By Shrikant Dash – August 22, 2020
This is the first part of a 2-part blog series.
Part 1: The Organizational Case/Context for Model Production
In the last five years, the proliferation and maturing of open-source computational tools and an expansion in modeling techniques as well as the availability of low-cost elastic private and public cloud computation platforms have created opportunities for both, firms with established analytics capabilities, and others relatively new to model-driven decision making.
We are at an inflection point in the emergence of rapidly implementable enterprise-class model production workflows and platforms. These platforms hold the promise of greater transparency and controls in the operationalization of model production, the tracking of metrics and KPIs that signal calibration/deterioration triggers for internal action and external reporting, as well as the measurement of business value and increased speed to market for newly developed models.
In order to fully leverage model production workflow tools and platforms, firms must first establish a data architecture that reflects and anticipates their evolving business architecture through the lens of information management. This requires a mapping of customer/product/channel information flows by business lines within the enterprise. Those information flows must result in a set of data structures, relational or otherwise, that have documented aggregation and transformation of data elements for use in establishing customer identity and relationships, service fulfilment protocols in the product processors, business intelligence and visualization of business performance, as well as predictive decision making via model and strategy frameworks in enterprise channels of engagement. An important addendum, often overlooked in technology teams, is the criticality of external data and its combination with internally aggregated data that often are intertwined in the model production lifecycle and are subject to privacy and other regulatory constraints.
In addition to the establishment or evolution of a core enterprise information management function to execute on an analytics architecture roadmap, it is also essential to establish data governance norms by creating clear data ownership and decision rights among business program executives of critical data elements including source and change definitions and documented protocols for change management, resulting in a robust and dynamic ecosystem of enterprise production metadata.
Once the data environment is well-defined and governed, it can form the groundwork for enterprise model/strategy production and governance. Model taxonomies are an important first step; the ownership and primary/secondary usage of models as well as their role in capital and other regulatory reporting, financial and business forecasting, and in behavioral decision-making for specific customer segments must be documented and controlled through a mechanism of enterprise data and model governance. This governance framework must include business program managers, data scientists, finance and technology leaders in the first line of defense as well as legal counsel, enterprise & model risk and the enterprise data office/audit in the second and third lines of defense.
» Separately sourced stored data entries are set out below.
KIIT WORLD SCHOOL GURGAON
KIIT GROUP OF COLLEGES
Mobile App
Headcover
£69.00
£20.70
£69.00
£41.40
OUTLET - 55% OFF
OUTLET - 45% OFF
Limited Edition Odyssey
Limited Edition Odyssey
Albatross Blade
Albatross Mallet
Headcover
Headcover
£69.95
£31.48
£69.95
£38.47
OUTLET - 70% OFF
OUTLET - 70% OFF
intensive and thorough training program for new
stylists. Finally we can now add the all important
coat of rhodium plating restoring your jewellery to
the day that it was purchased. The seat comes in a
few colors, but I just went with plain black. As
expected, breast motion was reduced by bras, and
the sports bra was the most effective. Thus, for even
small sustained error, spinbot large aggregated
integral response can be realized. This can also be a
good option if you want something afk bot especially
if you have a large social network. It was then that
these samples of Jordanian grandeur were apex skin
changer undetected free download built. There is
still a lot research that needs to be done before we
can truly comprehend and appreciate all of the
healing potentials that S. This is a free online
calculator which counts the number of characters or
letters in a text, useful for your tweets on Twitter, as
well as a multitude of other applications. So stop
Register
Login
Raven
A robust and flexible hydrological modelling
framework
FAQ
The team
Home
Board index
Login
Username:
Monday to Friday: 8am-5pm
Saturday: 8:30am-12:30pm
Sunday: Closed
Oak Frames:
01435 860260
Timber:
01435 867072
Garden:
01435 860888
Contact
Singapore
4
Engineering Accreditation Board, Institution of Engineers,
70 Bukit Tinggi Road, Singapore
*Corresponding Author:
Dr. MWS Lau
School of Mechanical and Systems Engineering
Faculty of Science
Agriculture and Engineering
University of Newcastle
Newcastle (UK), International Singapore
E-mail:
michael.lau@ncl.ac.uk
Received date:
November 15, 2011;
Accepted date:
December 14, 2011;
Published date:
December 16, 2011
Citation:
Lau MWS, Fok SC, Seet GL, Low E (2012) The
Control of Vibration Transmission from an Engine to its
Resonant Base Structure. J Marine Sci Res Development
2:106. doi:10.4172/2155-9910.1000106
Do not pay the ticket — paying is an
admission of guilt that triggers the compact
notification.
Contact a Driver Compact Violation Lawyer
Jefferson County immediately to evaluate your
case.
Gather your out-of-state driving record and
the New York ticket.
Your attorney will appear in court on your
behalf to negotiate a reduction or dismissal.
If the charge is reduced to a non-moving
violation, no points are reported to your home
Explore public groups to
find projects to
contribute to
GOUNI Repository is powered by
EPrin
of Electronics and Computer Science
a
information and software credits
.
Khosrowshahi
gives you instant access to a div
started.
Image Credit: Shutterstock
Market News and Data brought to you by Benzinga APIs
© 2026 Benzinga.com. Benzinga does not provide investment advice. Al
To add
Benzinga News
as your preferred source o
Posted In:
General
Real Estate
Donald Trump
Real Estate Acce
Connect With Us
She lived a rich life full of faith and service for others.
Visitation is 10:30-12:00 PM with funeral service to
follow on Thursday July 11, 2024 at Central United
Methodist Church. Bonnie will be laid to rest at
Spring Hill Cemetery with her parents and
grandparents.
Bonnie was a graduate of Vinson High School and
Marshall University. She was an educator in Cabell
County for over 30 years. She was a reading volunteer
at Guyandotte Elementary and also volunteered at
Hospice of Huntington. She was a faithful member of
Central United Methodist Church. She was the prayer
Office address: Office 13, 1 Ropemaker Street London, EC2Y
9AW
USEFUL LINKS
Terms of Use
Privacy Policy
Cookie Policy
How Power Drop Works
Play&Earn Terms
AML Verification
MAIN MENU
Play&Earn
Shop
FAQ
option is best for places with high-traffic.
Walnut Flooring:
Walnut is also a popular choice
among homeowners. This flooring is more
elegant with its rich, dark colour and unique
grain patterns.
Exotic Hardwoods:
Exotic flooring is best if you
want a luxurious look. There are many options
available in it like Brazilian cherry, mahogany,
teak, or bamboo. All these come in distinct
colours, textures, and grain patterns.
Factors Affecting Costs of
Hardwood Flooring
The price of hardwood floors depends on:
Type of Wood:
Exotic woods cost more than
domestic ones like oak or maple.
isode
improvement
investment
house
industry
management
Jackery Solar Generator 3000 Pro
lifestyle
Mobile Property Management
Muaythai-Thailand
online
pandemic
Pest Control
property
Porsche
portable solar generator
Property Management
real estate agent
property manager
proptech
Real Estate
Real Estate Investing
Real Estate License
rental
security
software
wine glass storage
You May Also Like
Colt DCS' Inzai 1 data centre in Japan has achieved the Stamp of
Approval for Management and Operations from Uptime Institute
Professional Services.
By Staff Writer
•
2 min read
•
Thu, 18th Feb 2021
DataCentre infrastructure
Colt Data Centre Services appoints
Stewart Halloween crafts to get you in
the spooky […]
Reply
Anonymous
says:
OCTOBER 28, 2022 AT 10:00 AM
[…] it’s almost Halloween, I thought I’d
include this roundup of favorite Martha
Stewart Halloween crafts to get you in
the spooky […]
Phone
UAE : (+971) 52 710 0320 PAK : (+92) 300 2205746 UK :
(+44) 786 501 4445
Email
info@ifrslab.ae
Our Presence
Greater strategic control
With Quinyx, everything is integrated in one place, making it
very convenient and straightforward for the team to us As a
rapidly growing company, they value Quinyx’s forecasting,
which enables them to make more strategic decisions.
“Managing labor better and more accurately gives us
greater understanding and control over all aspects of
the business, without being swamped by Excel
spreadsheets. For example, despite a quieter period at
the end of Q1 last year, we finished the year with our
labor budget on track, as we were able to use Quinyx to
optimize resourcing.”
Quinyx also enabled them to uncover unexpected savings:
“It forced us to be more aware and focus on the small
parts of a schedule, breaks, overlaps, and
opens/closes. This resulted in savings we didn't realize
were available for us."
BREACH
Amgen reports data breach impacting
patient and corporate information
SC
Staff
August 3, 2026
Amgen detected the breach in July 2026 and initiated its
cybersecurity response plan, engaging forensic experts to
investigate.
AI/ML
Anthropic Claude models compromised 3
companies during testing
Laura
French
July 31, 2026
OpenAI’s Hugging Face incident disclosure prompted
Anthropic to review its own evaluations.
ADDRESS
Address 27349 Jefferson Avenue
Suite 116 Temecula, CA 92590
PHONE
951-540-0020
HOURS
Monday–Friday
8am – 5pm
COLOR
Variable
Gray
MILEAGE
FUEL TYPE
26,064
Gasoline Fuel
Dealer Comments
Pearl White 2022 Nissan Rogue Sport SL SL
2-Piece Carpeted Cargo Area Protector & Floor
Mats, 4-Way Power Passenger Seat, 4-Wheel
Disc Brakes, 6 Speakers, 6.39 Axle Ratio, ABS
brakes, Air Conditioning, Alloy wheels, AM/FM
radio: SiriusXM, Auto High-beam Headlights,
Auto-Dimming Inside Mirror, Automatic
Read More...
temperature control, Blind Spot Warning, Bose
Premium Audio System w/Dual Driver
Finally, the availability of an established model development environment with defining user access and query rights, availability of enterprise class modeling tools that allow a wide variety of interpretable ML techniques, and an appropriately configured and scalable computing environment that allows computationally intensive modeling techniques within the tolerances required in model production (essentially devops for modeling with a robust test bed), is a prerequisite for the development of production-ready models and strategies. PII obfuscation in modeling datasets, rapid query and extraction/visualization tools, as well as feature engineering capabilities are increasingly important both from the standpoint of rapid and robust model development, but also from the standpoint of quick productionalization.
The foregoing is a high-level overview of the prerequisites for a successful deployment of operationalized models in production. Each component requires detailed attention and the execution of organizational structures as well as tools/platforms and also training of qualified personnel that can leverage such an environment for maximum business value.
Shrikant Dash is a financial services executive and analytics leader who has led analytics and operational teams at large financial institutions that include Citi, Morgan Stanley, and Discovery Financial Services.